Search code examples
pythonwith-statementtry-except

how to properly use try/except/with inside functions and main


I am a relative python newbie and I am getting confused with how to properly handle exceptions. Apologies for the dumb question.

In my main() I iterate through a list of dates and for each date I call a function, which downloads a csv file from a public web server. I want to properly catch exceptions for obvious reasons but especially because I do not know when the files of interest will be available for download. My program will execute as part of a cron job and will attempt to download these files every 3 hours if available.

What I want is to download the first file in the list of dates and if that results in a 404 then the program shouldn't proceed to the next file because the assumption is if the oldest date in the list is not available then none of the others that come after it will be available either.

I have the following python pseudo code. I have try/except blocks inside the function that attempts to download the files but if an exception occurred inside the function how do I properly handle it in the main() so I can make decisions whether to proceed to the next date or not. The reason why I created a function to perform the download is because I want to re-use that code later on in the same main() block for other file types.

def main():
...
...
# datelist is a list of date objects
    for date in datelist:
        download_file(date)

def download_file(date):
    date_string = str(date.year) + str(date.strftime('%m')) + str(date.strftime('%d'))
    request = HTTP_WEB_PREFIX+ date_string + FILE_SUFFIX
    try: 
        response = urllib2.urlopen(request)
    except urllib2.HTTPError, e:
        print "HTTPError = " + str(e)
    except urllib2.URLError, e:
        print "URLError = " + str(e)
    except httplib.HTTPException, e:
        print "HTTPException = " + str(e)  
    except IOError:
        print "IOError = " + str(e)
    except Exception:
        import traceback
        print "Generic exception: " + traceback.format_exc()
    else: 
        print "No problem downloading %s - continue..." % (response)
        try: 
            with open(TMP_DOWNLOAD_DIRECTORY + response, 'wb') as f:
        except IOError:
            print "IOError = " + str(e)
        else:
            f.write(response.read())
        f.close()

Solution

  • The key concept here is, if you can fix the problem, you should trap the exception; if you can't, it's the caller's problem to deal with. In this case, the downloader can't fix things if the file isn't there, so it should bubble up its exceptions to the caller; the caller should know to stop the loop if there's an exception.
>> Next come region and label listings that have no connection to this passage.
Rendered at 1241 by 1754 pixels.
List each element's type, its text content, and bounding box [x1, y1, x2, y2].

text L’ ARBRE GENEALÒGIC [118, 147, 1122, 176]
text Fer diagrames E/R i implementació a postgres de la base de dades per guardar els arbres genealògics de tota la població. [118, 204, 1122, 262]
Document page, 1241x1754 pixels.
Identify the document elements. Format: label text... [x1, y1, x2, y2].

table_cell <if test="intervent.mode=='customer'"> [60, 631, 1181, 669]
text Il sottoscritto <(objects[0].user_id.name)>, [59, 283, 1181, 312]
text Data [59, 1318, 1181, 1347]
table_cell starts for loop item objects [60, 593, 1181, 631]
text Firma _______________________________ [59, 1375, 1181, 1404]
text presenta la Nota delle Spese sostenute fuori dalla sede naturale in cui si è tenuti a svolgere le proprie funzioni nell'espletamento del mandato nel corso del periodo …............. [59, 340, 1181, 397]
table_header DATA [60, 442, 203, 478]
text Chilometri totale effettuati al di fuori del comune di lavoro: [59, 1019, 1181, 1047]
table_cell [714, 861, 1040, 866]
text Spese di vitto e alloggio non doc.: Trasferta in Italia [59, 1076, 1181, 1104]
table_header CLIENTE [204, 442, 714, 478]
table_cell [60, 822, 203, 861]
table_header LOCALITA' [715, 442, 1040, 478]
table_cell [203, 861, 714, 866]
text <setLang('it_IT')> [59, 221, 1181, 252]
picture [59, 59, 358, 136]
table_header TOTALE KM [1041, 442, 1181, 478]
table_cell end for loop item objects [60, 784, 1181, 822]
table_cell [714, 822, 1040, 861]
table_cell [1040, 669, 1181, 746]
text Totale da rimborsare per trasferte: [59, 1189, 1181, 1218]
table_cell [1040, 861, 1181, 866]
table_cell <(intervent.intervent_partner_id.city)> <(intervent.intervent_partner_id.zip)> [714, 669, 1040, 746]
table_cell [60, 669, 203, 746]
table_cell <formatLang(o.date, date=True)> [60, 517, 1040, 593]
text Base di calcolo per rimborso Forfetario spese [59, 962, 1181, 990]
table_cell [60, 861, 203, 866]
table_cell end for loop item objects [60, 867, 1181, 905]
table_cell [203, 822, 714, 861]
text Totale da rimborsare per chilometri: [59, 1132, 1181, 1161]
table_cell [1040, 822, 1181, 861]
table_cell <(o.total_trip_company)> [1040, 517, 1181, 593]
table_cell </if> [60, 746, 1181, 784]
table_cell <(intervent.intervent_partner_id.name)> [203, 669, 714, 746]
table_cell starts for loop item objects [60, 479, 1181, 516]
    So let's move all the exception handling out of the function into the loop, and fix it so it craps out if there's a failure downloading the file, as the spec requires:

    for date in datelist:
            date_string = str(date.year) + 
                          str(date.strftime('%m')) + 
                          str(date.strftime('%d'))
        try:
            download_file(date_string)
        except:
            e = sys.exc_info()[0]
            print ( "Error downloading for date %s: %s" % (date_string, e) )
            break
    

    download_file should now, unless you want to put in retries or something like that, simply not trap the exceptions at all. Since you've decoded the date as you like in the caller, that code can come out of download_file as well, giving the much simpler

    def download_file(date_string):
        request = HTTP_WEB_PREFIX + date_string + FILE_SUFFIX
        response = urllib2.urlopen(request) 
        print "No problem downloading %s - continue..." % (response)
        with open(TMP_DOWNLOAD_DIRECTORY + response, 'wb') as f:
            f.write(response.read())
            f.close()
    

    I would suggest that the print statement is superfluous, but that if you really want it, using logger is a more flexible way forward, as that will allow you to turn it on or off as you prefer later by changing a config file instead of the code.